Marks and Spencer’s sustainability challenge
28 September 2018
There are niche sustainability players, content to appeal to a healthy-sized segment of the market based on concern for ethics, and then there are mainstream companies. Arguably, Marks and Spencer defines mainstream. It has the mixed blessing of ‘pillar of the establishment’ status. The slightest movement in its quarterly results makes effortless headlines, as does every mistake or mis-step.
So it would be understandable if M&S were somewhat cautious in its approach to sustainability - content to stay with the pack, as so many are. You certainly wouldn’t expect it to become a wild-eyed corporate radical.
There’s substance, and then there’s style. If anything, over the first ten years of its ‘Plan A’ programme, it has been a radical in terms of the substance of its action, whilst being sober and under-stated in its communication.
It knows that there needs to be a complete transformation of its business model if we’re going to live within our needs on a finite planet. But it also knows that it can only be one or two steps ahead of the customer, or else it loses everything.
So it’s no great surprise that the early years, and the initial tranche of commitments the company made, was about sorting out the plumbing. Getting the easier wins when it came to some of the products (such as healthier food options), sorting out supply chains, reducing waste and packaging. The early wins, which were not only successful in terms of environmental and social impact, but also in making a healthy contribution to the bottom line, helped to build confidence and ambition.
And those were ground-breaking enough when they were launched. A hundred commitments - some of them quite far-reaching. Across the entire business. They got plenty of attention and deservedly so. But then it didn’t stop there. The initial hundred were followed by a further sixty. And then another tranche - each one taking the company further towards its stated aim of becoming the world’s most sustainable retailer (a hard-to-measure goal that has been dropped from more recent communications).
In the first ever episode of the Mallen Baker Podcast for Change Makers, director of Plan A and sustainable business, Mike Barry, described the early step by step approach that had to be taken at Marks & Spencer to get it positioned so that it could even contemplate taking on Plan A - and he also spoke about where it has gotten to now. Play the interview below (and if you like it, subscribe to the podcast).
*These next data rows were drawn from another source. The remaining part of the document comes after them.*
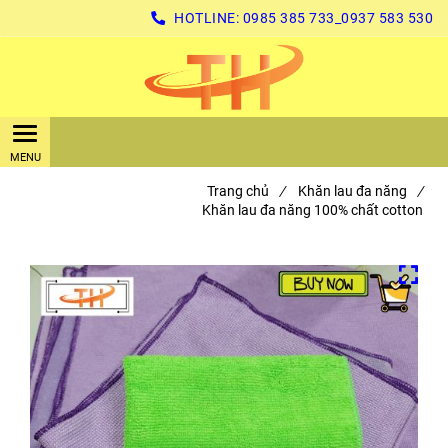
HOTLINE:
0985 385 733_0937 583 530
Trang chủ
/
Khăn lau đa năng
/
Khăn lau đa năng 100% chất cotton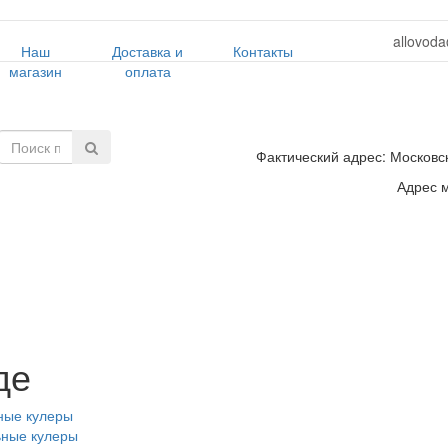
allovoda
Наш
Доставка и
Контакты
магазин
оплата
Фактический адрес: Московск
Адрес м
де
ные кулеры
ьные кулеры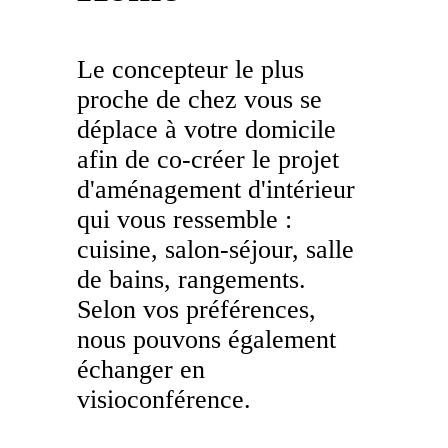
Les univers Raison Home
Découvrez l'univers de l'aménagem
Le concepteur le plus
d'intérieur
proche de chez vous se
déplace à votre domicile
Lire l'article
afin de co-créer le projet
d'aménagement d'intérieur
Conseil
qui vous ressemble :
Quel meilleur plan de travail cho
cuisine, salon-séjour, salle
pour sa cuisine ? Le comparatif
de bains, rangements.
Selon vos préférences,
tous les matériaux
nous pouvons également
échanger en
Lire l'article
visioconférence.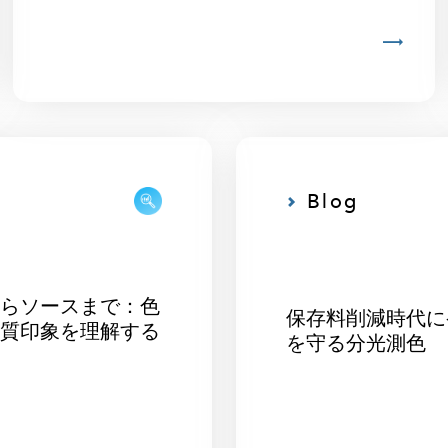
Blog
からソースまで：色
保存料削減時代に
品質印象を理解する
を守る分光測色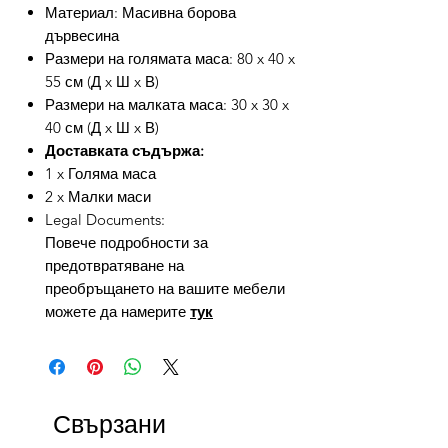
Материал: Масивна борова
дървесина
Размери на голямата маса: 80 x 40 x
55 см (Д x Ш x В)
Размери на малката маса: 30 x 30 x
40 см (Д x Ш x В)
Доставката съдържа:
1 x Голяма маса
2 x Малки маси
Legal Documents:
Повече подробности за
предотвратяване на
преобръщането на вашите мебели
можете да намерите
тук
Свързани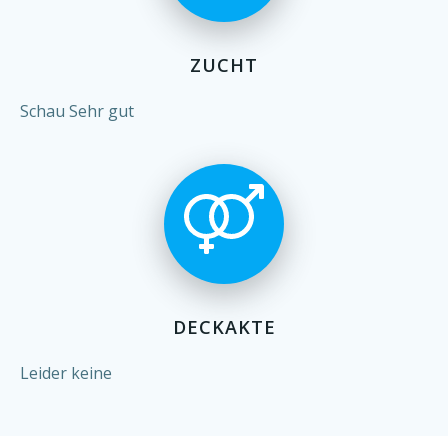
ZUCHT
Schau Sehr gut
DECKAKTE
Leider keine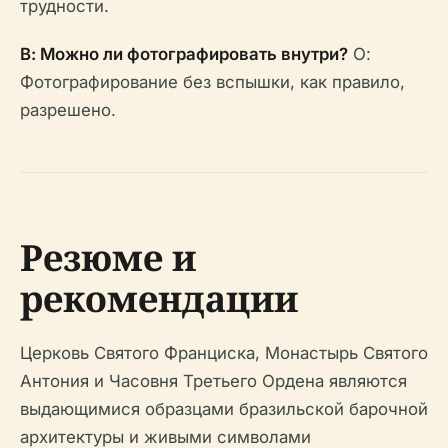
трудности.
В: Можно ли фотографировать внутри?
О:
Фотографирование без вспышки, как правило,
разрешено.
Резюме и
рекомендации
Церковь Святого Франциска, Монастырь Святого
Антония и Часовня Третьего Ордена являются
выдающимися образцами бразильской барочной
архитектуры и живыми символами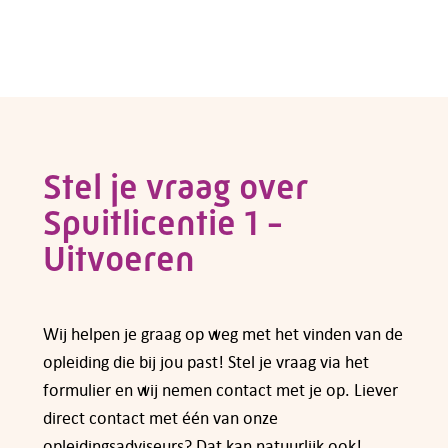
Contactformulier
zoek naar een opleiding voor een werknemer?
Voor veel cursussen en opleidingen kun je
subsidie aanvragen bij fonds Colland
Arbeidsmarkt. Een overzicht van de regelingen
die op dit moment gelden vind je op de pagina
van
subsidies voor opleidingen en cursussen
.
Stel je vraag over
Spuitlicentie 1 -
Heb je vragen over subsidiemogelijkheden,
neem dan
contact
met ons op.
Uitvoeren
Wij helpen je graag op weg met het vinden van de
opleiding die bij jou past! Stel je vraag via het
formulier en wij nemen contact met je op. Liever
direct contact met één van onze
opleidingsadviseurs? Dat kan natuurlijk ook!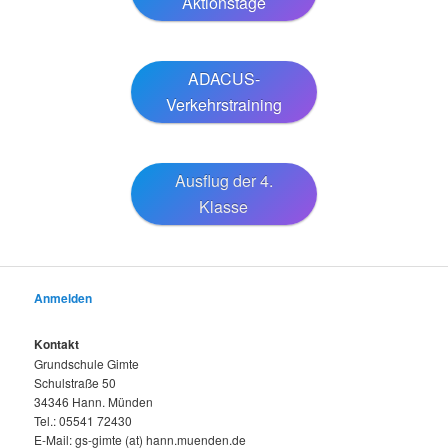
Aktionstage
ADACUS-
Verkehrstraining
Ausflug der 4.
Klasse
Anmelden
Kontakt
Grundschule Gimte
Schulstraße 50
34346 Hann. Münden
Tel.: 05541 72430
E-Mail: gs-gimte (at) hann.muenden.de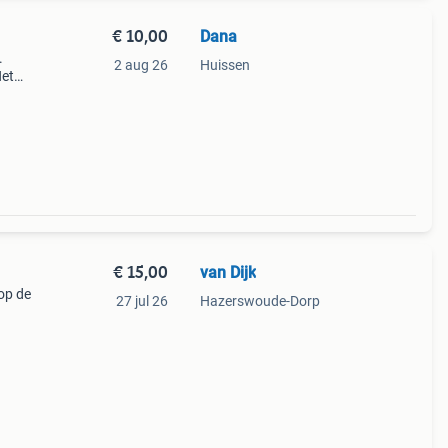
€ 10,00
Dana
.
2 aug 26
Huissen
Het
€ 15,00
van Dijk
 op de
27 jul 26
Hazerswoude-Dorp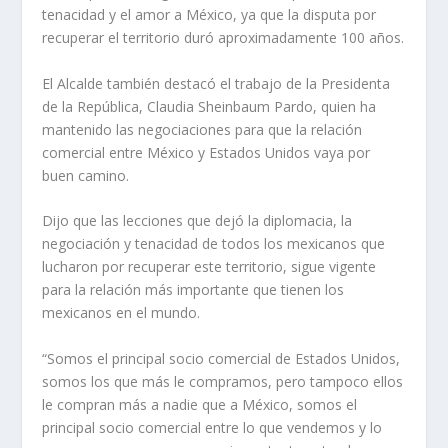
tenacidad y el amor a México, ya que la disputa por
recuperar el territorio duró aproximadamente 100 años.
El Alcalde también destacó el trabajo de la Presidenta
de la República, Claudia Sheinbaum Pardo, quien ha
mantenido las negociaciones para que la relación
comercial entre México y Estados Unidos vaya por
buen camino.
Dijo que las lecciones que dejó la diplomacia, la
negociación y tenacidad de todos los mexicanos que
lucharon por recuperar este territorio, sigue vigente
para la relación más importante que tienen los
mexicanos en el mundo.
“Somos el principal socio comercial de Estados Unidos,
somos los que más le compramos, pero tampoco ellos
le compran más a nadie que a México, somos el
principal socio comercial entre lo que vendemos y lo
The latest iteration of Plan A, with a target date of 2025, was launched recently. It now frames its ambition in terms of very concrete and quantified impact, and an enhanced focus on customers. Big picture, it aims to: help 10 million people lead happier, healthier lives; support 1,000 communities; and convert M&S into a zero-waste business. It’s an enormous challenge to sign up to, particularly at a time when the high-street retailer - in common with so many of its peers - is under real pressure to keep its financial performance tight.
As a leader, you must always have the fear that if you become famous for action on sustainability, then every time when the short-term figures are not as good as they could be, certain commentators and investors will ask “are they taking the eye off the ball?” The question exposes the lack of understanding of the questioner as to the nature of the ball in question - but that is no guarantee that such pressures can’t have an impact.
Ultimately, of course, it comes down to the product. Marks and Spencer does well when it produces food that people want to eat, and clothes that people - particularly women - want to wear. Having the most sustainable business in the world is no defence if you fail to do that.
In the interview above, Mike Barry highlights that fact very elegantly when he describes how he moved from going into colleagues offices and asking how they could help Plan A, to understanding that the real question was ‘How can Plan A (e.g. sustainability) help them to achieve their commercial goals?
If there are lots of different potential ways to be sustainable, the route that works best for the business is the one you need to find. Too many sustainability practitioners or campaigners fail to make that connection. Now he credits a lot of their success to the fact that they have only a small central Plan A team, but they have solid and active commitment from people across the business.
Can Marks and Spencer maintain its position as a success story into the future? Doing that over a decade is hard. And there’s no reason to think it gets any easier to do it over the second decade.
But if you meet Mike Barry and some of the top people he’s brought into his team, and you see the focus and commitment they have, the wealth of experience they’ve built up as to what works and yet still the courage to try new things - you would have to bet on that run of success continuing for quite some time yet.